Task directions> Each line below must be reproduced exactly as it stands. Pictures stay out of the copy.

Records for this exercise>
────────

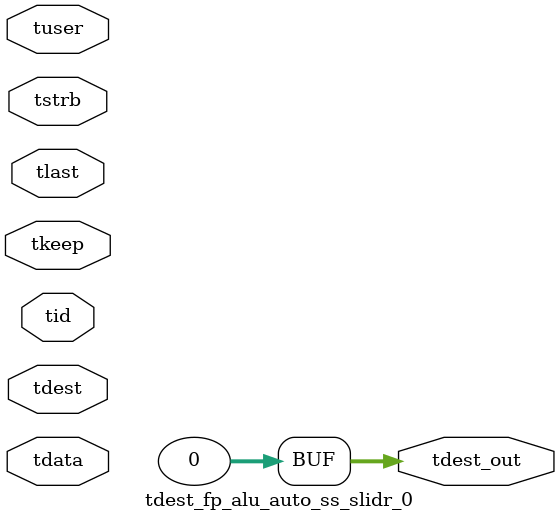
<source format=v>


`timescale 1ps/1ps

module tdest_fp_alu_auto_ss_slidr_0 #
(
parameter C_S_AXIS_TDATA_WIDTH = 32,
parameter C_S_AXIS_TUSER_WIDTH = 0,
parameter C_S_AXIS_TID_WIDTH   = 0,
parameter C_S_AXIS_TDEST_WIDTH = 0,
parameter C_M_AXIS_TDEST_WIDTH = 32
)
(
input  [(C_S_AXIS_TDATA_WIDTH == 0 ? 1 : C_S_AXIS_TDATA_WIDTH)-1:0     ] tdata,
input  [(C_S_AXIS_TUSER_WIDTH == 0 ? 1 : C_S_AXIS_TUSER_WIDTH)-1:0     ] tuser,
input  [(C_S_AXIS_TID_WIDTH   == 0 ? 1 : C_S_AXIS_TID_WIDTH)-1:0       ] tid,
input  [(C_S_AXIS_TDEST_WIDTH == 0 ? 1 : C_S_AXIS_TDEST_WIDTH)-1:0     ] tdest,
input  [(C_S_AXIS_TDATA_WIDTH/8)-1:0 ] tkeep,
input  [(C_S_AXIS_TDATA_WIDTH/8)-1:0 ] tstrb,
input                                                                    tlast,
output [C_M_AXIS_TDEST_WIDTH-1:0] tdest_out
);

assign tdest_out = {1'b0};

endmodule


</source>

────────

Solution to this problem>
<source format=v>


`timescale 1ps/1ps

module tdest_fp_alu_auto_ss_slidr_0 #
(
parameter C_S_AXIS_TDATA_WIDTH = 32,
parameter C_S_AXIS_TUSER_WIDTH = 0,
parameter C_S_AXIS_TID_WIDTH   = 0,
parameter C_S_AXIS_TDEST_WIDTH = 0,
parameter C_M_AXIS_TDEST_WIDTH = 32
)
(
input  [(C_S_AXIS_TDATA_WIDTH == 0 ? 1 : C_S_AXIS_TDATA_WIDTH)-1:0     ] tdata,
input  [(C_S_AXIS_TUSER_WIDTH == 0 ? 1 : C_S_AXIS_TUSER_WIDTH)-1:0     ] tuser,
input  [(C_S_AXIS_TID_WIDTH   == 0 ? 1 : C_S_AXIS_TID_WIDTH)-1:0       ] tid,
input  [(C_S_AXIS_TDEST_WIDTH == 0 ? 1 : C_S_AXIS_TDEST_WIDTH)-1:0     ] tdest,
input  [(C_S_AXIS_TDATA_WIDTH/8)-1:0 ] tkeep,
input  [(C_S_AXIS_TDATA_WIDTH/8)-1:0 ] tstrb,
input                                                                    tlast,
output [C_M_AXIS_TDEST_WIDTH-1:0] tdest_out
);

assign tdest_out = {1'b0};

endmodule


</source>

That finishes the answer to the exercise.